For the two vaccines now available, two doses should be administered. This is how the vaccines were developed and tested. We don’t know if they will work adequately after just one administration and there are the theoretical reasons to be concerned that using just one administration per individual will render the vaccines less effective in a population. I know that Québec is currently planning on using just one dose and if you live in that province you may have little choice in the matter. If you have any choice, make sure you get the second dose of vaccines that were developed as a two dose regimen.
How and Where Do I Get The Vaccination?
This is the toughest question I must remind myself to keep it brief. These are extraordinary times and people with good intentions are doing their very best to rollout the vaccination. Months from now we will look back and decide whether or not we made the best decisions. It is puzzling to us in the healthcare community that our governments have decided to rollout vaccination programs through acute care hospitals and so far have ignored places where people have traditionally received vaccinations – in their doctors’ offices or in pharmacies. If you’ve called your family physician’s office and have been frustrated not to receive helpful information, you’re not alone. As of this writing, neither I nor my physician colleagues know where and how our patients are going to be vaccinated.

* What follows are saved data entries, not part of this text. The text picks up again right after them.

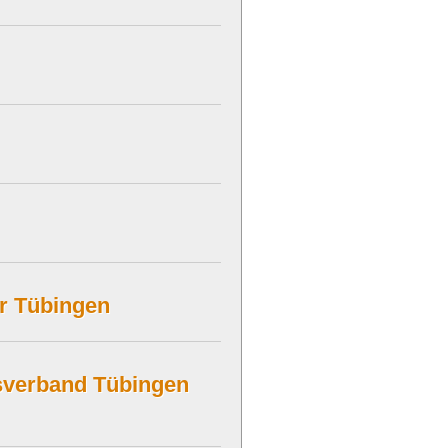
r Tübingen
sverband Tübingen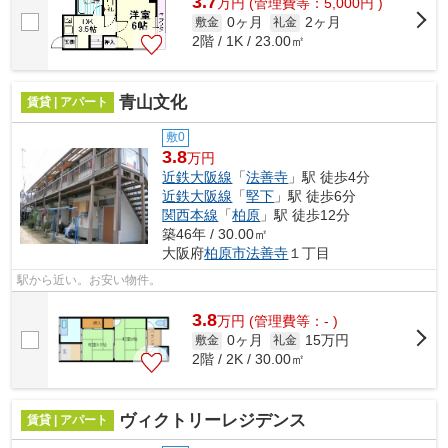
3.7
万
円
(管理費等：5,000円 )
0ヶ月
2ヶ月
敷金
礼金
2階 / 1K / 23.00㎡
青山文化
賃貸 | アパート
敷0
3.8
万円
近鉄大阪線
「
法善寺
」駅 徒歩4分
近鉄大阪線
「
堅下
」駅 徒歩6分
関西本線
「
柏原
」駅 徒歩12分
築46年 / 30.00㎡
大阪府
柏原市
法善寺
１丁目
駅から近い。お安い物件。
3.8
万
円
(管理費等：- )
0ヶ月
15万円
敷金
礼金
2階 / 2K / 30.00㎡
ヴィクトリーレジデンス
賃貸 | アパート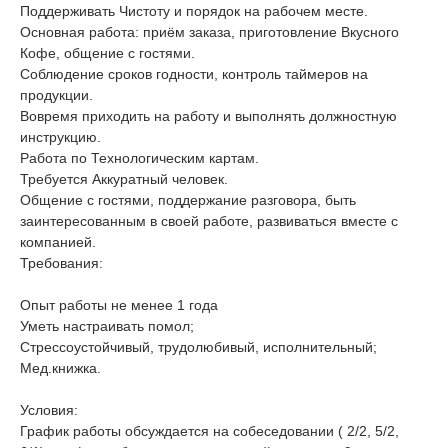
Поддерживать Чистоту и порядок на рабочем месте.
Основная работа: приём заказа, приготовление Вкусного
Кофе, общение с гостями.
Соблюдение сроков годности, контроль таймеров на
продукции.
Вовремя приходить на работу и выполнять должностную
инструкцию.
Работа по Технологическим картам.
Требуется Аккуратный человек.
Общение с гостями, поддержание разговора, быть
заинтересованным в своей работе, развиваться вместе с
компанией.
Требования:
Опыт работы не менее 1 года
Уметь настраивать помол;
Стрессоустойчивый, трудолюбивый, исполнительный;
Мед.книжка.
Условия:
График работы обсуждается на собеседовании ( 2/2, 5/2,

All I can advise is to “keep your ear to the ground” and follow-up any announcements that suggest vaccine rollout is being made available to you.
After I’m Vaccinated, Can I Ditch the Mask?
Please continue to observe all precautions including masking and social distancing until you hear otherwise. The vaccine is not 100% effective and we still need to use all the preventive tools at our disposal. Remember the virus variants – we don’t know for certain that the vaccines work as well for them. As well, vaccinated and unmasked individuals are going to be sending some confusing signals in the wider community.
I look forward with you to shedding the mask but for now…wear the damned mask.